Solennité du Christ roi de l’univers

Maranatha: Viens, Seigneur Jésus

Daniel 7, 13-14 ; Apocalypse 1, 5-8 ; Jean 18, 33-37
La fête du Christ Roi de l’univers vient nous dire que toute la création est transformée dans le Christ. Tout l’univers est renouvelé dans la mort, la résurrection et la montée aux cieux du Christ. [La fête du Christ Roi a été placée en fin de l’année liturgique par le pape Pie XI, en 1925 afin de mettre en lumière l'idée que les nations devraient obéir aux lois du Christ. A l’époque, le pape se considérait encore prisonnier au Vatican, depuis la guerre de 1870 et la proclamation de la République en Italie].

 

À l'origine, la fête du Christ-roi était célébrée le dernier dimanche d'octobre (c'est-à-dire le dimanche qui précédait la Toussaint, le Christ précédant et amenant tous les saints auprès de son Père). Par ailleurs, l'orientation et le nom même de la fête ont été changé : devenue la fête du "Christ Roi de l'univers", elle met l'accent sur l'idée que dans le Christ toute la création est récapitulée, selon la théologie de saint Paul.

 

Les deux lectures de ce dimanche appartiennent au langage apocalyptique et peuvent nous déconcerter.
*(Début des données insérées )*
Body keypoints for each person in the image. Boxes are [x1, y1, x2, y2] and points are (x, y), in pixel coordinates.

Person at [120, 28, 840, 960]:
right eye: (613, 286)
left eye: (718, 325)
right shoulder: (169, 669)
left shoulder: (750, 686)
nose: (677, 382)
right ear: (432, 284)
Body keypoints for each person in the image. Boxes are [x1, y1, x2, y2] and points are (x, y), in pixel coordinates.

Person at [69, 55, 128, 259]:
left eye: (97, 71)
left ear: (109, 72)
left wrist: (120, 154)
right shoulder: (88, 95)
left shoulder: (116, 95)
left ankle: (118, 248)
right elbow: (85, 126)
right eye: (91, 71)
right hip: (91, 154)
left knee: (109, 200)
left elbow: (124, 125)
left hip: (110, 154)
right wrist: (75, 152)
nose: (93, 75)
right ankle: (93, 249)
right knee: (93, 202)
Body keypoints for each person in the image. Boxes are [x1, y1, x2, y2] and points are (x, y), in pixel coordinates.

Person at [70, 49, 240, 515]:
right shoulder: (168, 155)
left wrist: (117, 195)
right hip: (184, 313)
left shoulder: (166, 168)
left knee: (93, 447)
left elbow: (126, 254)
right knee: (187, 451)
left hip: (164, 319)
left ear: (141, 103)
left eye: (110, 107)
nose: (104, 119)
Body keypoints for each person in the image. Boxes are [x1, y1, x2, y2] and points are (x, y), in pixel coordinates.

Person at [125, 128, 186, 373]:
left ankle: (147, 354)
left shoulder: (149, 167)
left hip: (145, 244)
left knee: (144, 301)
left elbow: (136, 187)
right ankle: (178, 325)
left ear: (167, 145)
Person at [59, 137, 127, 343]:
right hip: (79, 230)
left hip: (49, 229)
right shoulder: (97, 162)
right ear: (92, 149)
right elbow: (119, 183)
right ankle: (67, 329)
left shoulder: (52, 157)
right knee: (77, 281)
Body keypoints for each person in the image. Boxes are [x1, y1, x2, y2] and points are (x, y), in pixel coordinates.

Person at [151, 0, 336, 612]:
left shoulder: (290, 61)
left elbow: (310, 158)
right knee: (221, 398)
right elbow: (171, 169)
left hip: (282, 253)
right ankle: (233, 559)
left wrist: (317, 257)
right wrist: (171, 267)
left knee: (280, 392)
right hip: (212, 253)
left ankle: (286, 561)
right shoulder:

Pourtant, l’une et l’autre devraient être simples à interpréter. Toutes deux signifient la place de Dieu au sommet de l’univers. Le livre de Daniel est reçu comme annonce de la venue d’un Messie, au-delà de toutes les catastrophes qui surviennent : le Seigneur envoie “comme un Fils d’homme”. Pour Daniel comme pour Luc (dimanche 18 novembre) , les catastrophes ne sont pas la fin de tout… Il y a un après, où le Seigneur rassembee ses élus. Telle est le message de Daniel, tel est aussi le message de Jean dans l’apocalypse.

 

Le Seigneur Jésus est l’alpha et l’oméga, il est au commencement et à la fin. Cette apocalypse se termine par une prière “ Viens, Seigneur Jésus” (maranatha) qui est une parole d’espérance de la part du chrétien, parole de confiance envers celui qui est, qui était et qui vient. Notre méditation pourrait se développer sur la continuité de l’histoire des origines du monde, jusqu’à son plein épanouissement en Christ “à la fin des temps”.

 

On pourrait alors se dire grain de sable, poussière dans l’immensité infinie ; on pourrait aussi redire sa confiance en Dieu qui nous aime au point de donner son fils. Toute eucharistie est avant tout action de grâce pour cet amour manifesté par Jésus et dont nous sommes les destinataires, quoi que nous ayons fait : il a voulu nous aimer et, le premier, il nous a aimés. Cela devrait nous aider à continuer notre chemin, devant Dieu et devant les hommes, quoi qu’il arrive ! C’est ainsi que nous faisons tenir ensemble en nous : foi, espérance et amour. EH

La fête du Christ Roi a été instituée en 1925.